A Supreme Court that is more committed to upholding our Constitution than it is to interpreting it for partisan gain might well have looked deeply into the Gerrymandering question and built on the "One Man; One Vote" decisions of the Warren Court by mandating a reapportionment based on the actual population.

I do not want to see a U. S. House of 1300 members. We have enough imbeciles and loonies like former Representative Michelle Bachmann or current Representative Louis Gohmert as it is. But the Constitution itself offers us a neat and responsible way of equitably reapportioning the U. S. House. According to the Constitution, every state, no matter how small its population, gets at least 1 representative. Currently 7 states have just 1 Congressional District. the smallest of them in population is Wyoming with 578,759 residents. Reapportionment based on Wyoming's population would give some of its neighbors, Montana, North and South Dakota, an additional Congressional District each and would give us a U. S. House of about 663 members.

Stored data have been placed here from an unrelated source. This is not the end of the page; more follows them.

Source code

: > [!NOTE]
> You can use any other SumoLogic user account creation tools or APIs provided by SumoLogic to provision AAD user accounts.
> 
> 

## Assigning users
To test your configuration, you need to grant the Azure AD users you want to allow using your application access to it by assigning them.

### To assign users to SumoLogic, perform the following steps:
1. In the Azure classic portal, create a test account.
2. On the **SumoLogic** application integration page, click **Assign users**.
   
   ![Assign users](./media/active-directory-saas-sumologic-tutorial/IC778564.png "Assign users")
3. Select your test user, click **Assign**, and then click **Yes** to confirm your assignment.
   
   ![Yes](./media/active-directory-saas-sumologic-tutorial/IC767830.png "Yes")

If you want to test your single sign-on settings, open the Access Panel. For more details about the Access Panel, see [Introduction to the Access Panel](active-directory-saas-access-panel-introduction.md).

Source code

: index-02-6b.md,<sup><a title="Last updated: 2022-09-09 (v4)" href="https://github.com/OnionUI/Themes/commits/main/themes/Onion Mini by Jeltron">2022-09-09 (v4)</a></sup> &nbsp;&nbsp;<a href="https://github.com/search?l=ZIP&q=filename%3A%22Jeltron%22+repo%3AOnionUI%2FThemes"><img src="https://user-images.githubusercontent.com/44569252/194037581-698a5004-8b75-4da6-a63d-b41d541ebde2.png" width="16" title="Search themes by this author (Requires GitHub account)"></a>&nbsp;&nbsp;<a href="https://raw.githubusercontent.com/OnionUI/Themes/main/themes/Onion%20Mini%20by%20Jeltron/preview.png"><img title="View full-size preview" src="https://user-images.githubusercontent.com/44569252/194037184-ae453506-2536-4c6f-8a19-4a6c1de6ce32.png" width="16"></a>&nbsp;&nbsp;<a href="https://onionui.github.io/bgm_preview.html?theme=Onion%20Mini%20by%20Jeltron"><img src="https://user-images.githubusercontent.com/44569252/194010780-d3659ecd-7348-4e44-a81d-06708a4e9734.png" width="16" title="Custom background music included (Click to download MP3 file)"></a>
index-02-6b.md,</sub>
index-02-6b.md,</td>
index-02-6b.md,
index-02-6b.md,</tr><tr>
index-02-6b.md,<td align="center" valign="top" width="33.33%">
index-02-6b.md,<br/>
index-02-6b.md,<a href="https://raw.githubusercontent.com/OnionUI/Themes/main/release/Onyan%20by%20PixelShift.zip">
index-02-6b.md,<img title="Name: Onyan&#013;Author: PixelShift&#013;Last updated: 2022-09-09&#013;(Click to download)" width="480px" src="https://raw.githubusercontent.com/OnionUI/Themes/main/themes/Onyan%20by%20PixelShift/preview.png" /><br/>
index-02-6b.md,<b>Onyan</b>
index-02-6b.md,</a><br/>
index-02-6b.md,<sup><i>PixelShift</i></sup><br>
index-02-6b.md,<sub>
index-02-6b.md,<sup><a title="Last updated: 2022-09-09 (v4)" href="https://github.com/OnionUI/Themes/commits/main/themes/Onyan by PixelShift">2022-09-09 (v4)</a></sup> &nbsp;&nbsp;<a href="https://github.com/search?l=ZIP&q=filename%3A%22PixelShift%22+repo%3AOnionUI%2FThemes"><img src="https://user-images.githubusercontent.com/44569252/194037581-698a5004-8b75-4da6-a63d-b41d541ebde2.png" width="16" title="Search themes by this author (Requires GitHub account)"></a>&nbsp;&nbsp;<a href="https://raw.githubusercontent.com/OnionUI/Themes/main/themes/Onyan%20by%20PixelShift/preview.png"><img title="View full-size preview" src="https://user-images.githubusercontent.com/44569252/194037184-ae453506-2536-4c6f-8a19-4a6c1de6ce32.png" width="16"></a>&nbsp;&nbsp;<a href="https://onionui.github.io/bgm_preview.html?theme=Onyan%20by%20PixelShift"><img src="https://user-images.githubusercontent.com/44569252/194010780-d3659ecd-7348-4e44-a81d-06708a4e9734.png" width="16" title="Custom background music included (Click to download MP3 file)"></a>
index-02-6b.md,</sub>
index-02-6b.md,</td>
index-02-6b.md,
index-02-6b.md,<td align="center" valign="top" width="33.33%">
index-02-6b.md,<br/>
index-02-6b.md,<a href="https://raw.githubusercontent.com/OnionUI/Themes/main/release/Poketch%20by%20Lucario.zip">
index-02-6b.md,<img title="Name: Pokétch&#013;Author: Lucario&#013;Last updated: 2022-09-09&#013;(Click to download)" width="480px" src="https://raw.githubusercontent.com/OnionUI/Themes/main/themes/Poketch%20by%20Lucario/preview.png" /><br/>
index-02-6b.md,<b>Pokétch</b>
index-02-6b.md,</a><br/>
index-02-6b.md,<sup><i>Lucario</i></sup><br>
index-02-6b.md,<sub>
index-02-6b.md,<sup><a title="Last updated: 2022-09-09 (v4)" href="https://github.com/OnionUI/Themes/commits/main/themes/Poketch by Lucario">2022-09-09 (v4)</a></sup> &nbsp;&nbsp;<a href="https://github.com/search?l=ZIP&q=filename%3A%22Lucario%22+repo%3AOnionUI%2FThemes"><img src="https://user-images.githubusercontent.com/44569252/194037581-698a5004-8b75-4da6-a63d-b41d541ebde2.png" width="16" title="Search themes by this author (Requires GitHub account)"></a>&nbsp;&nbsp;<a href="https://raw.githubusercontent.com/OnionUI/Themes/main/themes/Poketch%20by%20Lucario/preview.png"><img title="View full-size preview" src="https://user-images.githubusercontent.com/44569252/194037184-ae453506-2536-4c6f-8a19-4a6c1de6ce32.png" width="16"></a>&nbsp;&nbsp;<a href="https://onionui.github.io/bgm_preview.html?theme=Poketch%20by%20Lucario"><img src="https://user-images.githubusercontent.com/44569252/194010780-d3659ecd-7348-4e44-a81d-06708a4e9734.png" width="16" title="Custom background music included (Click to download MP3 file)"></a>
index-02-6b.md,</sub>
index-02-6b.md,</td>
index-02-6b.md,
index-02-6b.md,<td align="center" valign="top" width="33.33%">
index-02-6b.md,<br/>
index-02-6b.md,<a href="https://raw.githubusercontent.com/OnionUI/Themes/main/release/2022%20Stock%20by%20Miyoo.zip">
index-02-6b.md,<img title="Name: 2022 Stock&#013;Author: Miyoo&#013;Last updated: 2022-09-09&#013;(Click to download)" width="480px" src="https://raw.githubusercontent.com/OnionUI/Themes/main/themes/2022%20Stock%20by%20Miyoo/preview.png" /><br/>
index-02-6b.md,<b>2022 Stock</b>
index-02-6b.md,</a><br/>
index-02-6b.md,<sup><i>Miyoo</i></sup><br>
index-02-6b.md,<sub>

And as a sidelight for those all distressed about the Electoral College, the change to 763 electors would make it harder for a minority party to cobble together 382 electors to take the White House. The Electoral College is not the problem, the lack of any increase in seats in the U. S. House is the problem skewing the Electoral College to rural states with relatively smaller populations.

Perhaps we can impeach the very impeachable Bret Kavanaugh but we cannot have another 4 years of our current Imbecile-in-Chief or any other Republiscum. Ruth Bader Ginsberg won't last that long, I fear, and a 6 to 3 Supreme Court majority could devastate the nation even more than this current mal-Administration already has.

Or, to stay with Will Rogers, I wish I were a member of an organized political party.